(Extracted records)
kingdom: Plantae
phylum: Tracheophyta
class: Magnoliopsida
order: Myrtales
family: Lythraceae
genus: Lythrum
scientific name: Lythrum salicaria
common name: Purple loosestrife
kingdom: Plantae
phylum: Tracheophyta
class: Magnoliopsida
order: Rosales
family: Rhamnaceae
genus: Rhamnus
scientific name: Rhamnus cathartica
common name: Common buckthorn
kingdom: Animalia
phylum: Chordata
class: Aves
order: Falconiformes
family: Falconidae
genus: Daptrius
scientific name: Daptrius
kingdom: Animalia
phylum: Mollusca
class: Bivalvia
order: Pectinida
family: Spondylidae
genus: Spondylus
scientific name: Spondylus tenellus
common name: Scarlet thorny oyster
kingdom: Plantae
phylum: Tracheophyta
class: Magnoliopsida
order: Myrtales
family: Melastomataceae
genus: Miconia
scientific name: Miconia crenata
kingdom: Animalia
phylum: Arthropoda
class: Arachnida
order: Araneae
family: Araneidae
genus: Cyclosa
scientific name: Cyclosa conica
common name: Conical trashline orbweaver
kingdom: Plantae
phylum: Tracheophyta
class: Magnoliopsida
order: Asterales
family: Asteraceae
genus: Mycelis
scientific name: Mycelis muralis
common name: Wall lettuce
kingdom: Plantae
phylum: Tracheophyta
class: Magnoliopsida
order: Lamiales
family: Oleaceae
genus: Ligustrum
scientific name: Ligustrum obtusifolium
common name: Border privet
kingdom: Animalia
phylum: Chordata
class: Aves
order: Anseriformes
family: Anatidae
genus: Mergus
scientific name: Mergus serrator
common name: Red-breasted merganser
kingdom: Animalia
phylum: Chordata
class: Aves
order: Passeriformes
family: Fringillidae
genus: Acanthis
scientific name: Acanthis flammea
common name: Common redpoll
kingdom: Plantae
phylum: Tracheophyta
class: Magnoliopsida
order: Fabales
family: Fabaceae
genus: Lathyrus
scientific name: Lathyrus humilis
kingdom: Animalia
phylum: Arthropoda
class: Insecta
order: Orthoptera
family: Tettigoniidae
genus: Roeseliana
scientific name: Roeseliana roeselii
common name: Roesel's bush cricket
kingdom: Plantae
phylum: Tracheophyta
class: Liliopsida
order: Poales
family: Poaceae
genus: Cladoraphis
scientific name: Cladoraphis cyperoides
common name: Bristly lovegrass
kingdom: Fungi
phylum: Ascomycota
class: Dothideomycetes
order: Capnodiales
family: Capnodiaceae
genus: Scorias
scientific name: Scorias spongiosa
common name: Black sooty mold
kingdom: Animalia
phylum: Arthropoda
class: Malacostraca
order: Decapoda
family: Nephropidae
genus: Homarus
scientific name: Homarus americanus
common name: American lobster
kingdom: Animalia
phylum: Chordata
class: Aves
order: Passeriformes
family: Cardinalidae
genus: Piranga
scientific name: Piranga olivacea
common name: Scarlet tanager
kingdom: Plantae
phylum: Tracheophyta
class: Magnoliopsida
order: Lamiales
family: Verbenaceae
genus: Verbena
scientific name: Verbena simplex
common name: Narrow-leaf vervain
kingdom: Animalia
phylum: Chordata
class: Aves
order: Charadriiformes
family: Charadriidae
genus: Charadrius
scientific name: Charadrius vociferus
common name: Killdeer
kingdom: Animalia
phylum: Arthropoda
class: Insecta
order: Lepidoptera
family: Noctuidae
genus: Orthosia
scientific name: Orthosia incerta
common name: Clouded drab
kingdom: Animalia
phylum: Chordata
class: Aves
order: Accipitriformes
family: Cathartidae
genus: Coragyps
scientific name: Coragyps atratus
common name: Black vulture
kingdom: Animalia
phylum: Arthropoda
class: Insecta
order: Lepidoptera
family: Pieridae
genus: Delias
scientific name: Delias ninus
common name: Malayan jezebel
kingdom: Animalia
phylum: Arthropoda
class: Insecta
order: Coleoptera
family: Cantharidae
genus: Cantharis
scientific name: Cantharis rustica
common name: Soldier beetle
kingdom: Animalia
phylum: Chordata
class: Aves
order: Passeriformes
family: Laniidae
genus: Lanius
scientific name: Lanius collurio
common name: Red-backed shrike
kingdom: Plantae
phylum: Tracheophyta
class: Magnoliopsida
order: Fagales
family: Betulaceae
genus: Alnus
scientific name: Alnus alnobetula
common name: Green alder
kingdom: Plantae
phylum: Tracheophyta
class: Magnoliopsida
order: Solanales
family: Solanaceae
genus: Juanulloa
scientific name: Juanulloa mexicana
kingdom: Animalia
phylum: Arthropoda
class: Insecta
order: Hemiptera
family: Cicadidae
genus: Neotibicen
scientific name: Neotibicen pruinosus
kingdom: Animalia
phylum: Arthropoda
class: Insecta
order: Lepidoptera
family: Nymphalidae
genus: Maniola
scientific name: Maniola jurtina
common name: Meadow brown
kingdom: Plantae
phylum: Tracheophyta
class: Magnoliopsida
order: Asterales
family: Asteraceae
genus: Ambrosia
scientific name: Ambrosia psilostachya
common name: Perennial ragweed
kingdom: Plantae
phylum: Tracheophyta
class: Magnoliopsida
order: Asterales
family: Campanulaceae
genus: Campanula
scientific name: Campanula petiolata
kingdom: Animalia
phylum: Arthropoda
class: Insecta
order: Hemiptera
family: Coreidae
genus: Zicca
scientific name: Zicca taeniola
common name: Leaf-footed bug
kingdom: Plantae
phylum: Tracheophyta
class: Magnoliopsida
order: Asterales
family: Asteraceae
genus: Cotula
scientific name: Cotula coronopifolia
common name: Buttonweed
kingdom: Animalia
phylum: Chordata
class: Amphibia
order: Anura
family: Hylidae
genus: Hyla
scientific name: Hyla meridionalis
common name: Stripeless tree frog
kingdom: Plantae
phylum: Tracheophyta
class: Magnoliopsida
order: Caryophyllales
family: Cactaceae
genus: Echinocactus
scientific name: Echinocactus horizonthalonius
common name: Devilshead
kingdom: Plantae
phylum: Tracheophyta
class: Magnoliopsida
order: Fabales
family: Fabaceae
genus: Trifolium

Stated task ▸ Reproduce every line of the rows above verbatim, from the first row through the last.

Reply to the task ▸
kingdom: Plantae
phylum: Tracheophyta
class: Magnoliopsida
order: Myrtales
family: Lythraceae
genus: Lythrum
scientific name: Lythrum salicaria
common name: Purple loosestrife
kingdom: Plantae
phylum: Tracheophyta
class: Magnoliopsida
order: Rosales
family: Rhamnaceae
genus: Rhamnus
scientific name: Rhamnus cathartica
common name: Common buckthorn
kingdom: Animalia
phylum: Chordata
class: Aves
order: Falconiformes
family: Falconidae
genus: Daptrius
scientific name: Daptrius
kingdom: Animalia
phylum: Mollusca
class: Bivalvia
order: Pectinida
family: Spondylidae
genus: Spondylus
scientific name: Spondylus tenellus
common name: Scarlet thorny oyster
kingdom: Plantae
phylum: Tracheophyta
class: Magnoliopsida
order: Myrtales
family: Melastomataceae
genus: Miconia
scientific name: Miconia crenata
kingdom: Animalia
phylum: Arthropoda
class: Arachnida
order: Araneae
family: Araneidae
genus: Cyclosa
scientific name: Cyclosa conica
common name: Conical trashline orbweaver
kingdom: Plantae
phylum: Tracheophyta
class: Magnoliopsida
order: Asterales
family: Asteraceae
genus: Mycelis
scientific name: Mycelis muralis
common name: Wall lettuce
kingdom: Plantae
phylum: Tracheophyta
class: Magnoliopsida
order: Lamiales
family: Oleaceae
genus: Ligustrum
scientific name: Ligustrum obtusifolium
common name: Border privet
kingdom: Animalia
phylum: Chordata
class: Aves
order: Anseriformes
family: Anatidae
genus: Mergus
scientific name: Mergus serrator
common name: Red-breasted merganser
kingdom: Animalia
phylum: Chordata
class: Aves
order: Passeriformes
family: Fringillidae
genus: Acanthis
scientific name: Acanthis flammea
common name: Common redpoll
kingdom: Plantae
phylum: Tracheophyta
class: Magnoliopsida
order: Fabales
family: Fabaceae
genus: Lathyrus
scientific name: Lathyrus humilis
kingdom: Animalia
phylum: Arthropoda
class: Insecta
order: Orthoptera
family: Tettigoniidae
genus: Roeseliana
scientific name: Roeseliana roeselii
common name: Roesel's bush cricket
kingdom: Plantae
phylum: Tracheophyta
class: Liliopsida
order: Poales
family: Poaceae
genus: Cladoraphis
scientific name: Cladoraphis cyperoides
common name: Bristly lovegrass
kingdom: Fungi
phylum: Ascomycota
class: Dothideomycetes
order: Capnodiales
family: Capnodiaceae
genus: Scorias
scientific name: Scorias spongiosa
common name: Black sooty mold
kingdom: Animalia
phylum: Arthropoda
class: Malacostraca
order: Decapoda
family: Nephropidae
genus: Homarus
scientific name: Homarus americanus
common name: American lobster
kingdom: Animalia
phylum: Chordata
class: Aves
order: Passeriformes
family: Cardinalidae
genus: Piranga
scientific name: Piranga olivacea
common name: Scarlet tanager
kingdom: Plantae
phylum: Tracheophyta
class: Magnoliopsida
order: Lamiales
family: Verbenaceae
genus: Verbena
scientific name: Verbena simplex
common name: Narrow-leaf vervain
kingdom: Animalia
phylum: Chordata
class: Aves
order: Charadriiformes
family: Charadriidae
genus: Charadrius
scientific name: Charadrius vociferus
common name: Killdeer
kingdom: Animalia
phylum: Arthropoda
class: Insecta
order: Lepidoptera
family: Noctuidae
genus: Orthosia
scientific name: Orthosia incerta
common name: Clouded drab
kingdom: Animalia
phylum: Chordata
class: Aves
order: Accipitriformes
family: Cathartidae
genus: Coragyps
scientific name: Coragyps atratus
common name: Black vulture
kingdom: Animalia
phylum: Arthropoda
class: Insecta
order: Lepidoptera
family: Pieridae
genus: Delias
scientific name: Delias ninus
common name: Malayan jezebel
kingdom: Animalia
phylum: Arthropoda
class: Insecta
order: Coleoptera
family: Cantharidae
genus: Cantharis
scientific name: Cantharis rustica
common name: Soldier beetle
kingdom: Animalia
phylum: Chordata
class: Aves
order: Passeriformes
family: Laniidae
genus: Lanius
scientific name: Lanius collurio
common name: Red-backed shrike
kingdom: Plantae
phylum: Tracheophyta
class: Magnoliopsida
order: Fagales
family: Betulaceae
genus: Alnus
scientific name: Alnus alnobetula
common name: Green alder
kingdom: Plantae
phylum: Tracheophyta
class: Magnoliopsida
order: Solanales
family: Solanaceae
genus: Juanulloa
scientific name: Juanulloa mexicana
kingdom: Animalia
phylum: Arthropoda
class: Insecta
order: Hemiptera
family: Cicadidae
genus: Neotibicen
scientific name: Neotibicen pruinosus
kingdom: Animalia
phylum: Arthropoda
class: Insecta
order: Lepidoptera
family: Nymphalidae
genus: Maniola
scientific name: Maniola jurtina
common name: Meadow brown
kingdom: Plantae
phylum: Tracheophyta
class: Magnoliopsida
order: Asterales
family: Asteraceae
genus: Ambrosia
scientific name: Ambrosia psilostachya
common name: Perennial ragweed
kingdom: Plantae
phylum: Tracheophyta
class: Magnoliopsida
order: Asterales
family: Campanulaceae
genus: Campanula
scientific name: Campanula petiolata
kingdom: Animalia
phylum: Arthropoda
class: Insecta
order: Hemiptera
family: Coreidae
genus: Zicca
scientific name: Zicca taeniola
common name: Leaf-footed bug
kingdom: Plantae
phylum: Tracheophyta
class: Magnoliopsida
order: Asterales
family: Asteraceae
genus: Cotula
scientific name: Cotula coronopifolia
common name: Buttonweed
kingdom: Animalia
phylum: Chordata
class: Amphibia
order: Anura
family: Hylidae
genus: Hyla
scientific name: Hyla meridionalis
common name: Stripeless tree frog
kingdom: Plantae
phylum: Tracheophyta
class: Magnoliopsida
order: Caryophyllales
family: Cactaceae
genus: Echinocactus
scientific name: Echinocactus horizonthalonius
common name: Devilshead
kingdom: Plantae
phylum: Tracheophyta
class: Magnoliopsida
order: Fabales
family: Fabaceae
genus: Trifolium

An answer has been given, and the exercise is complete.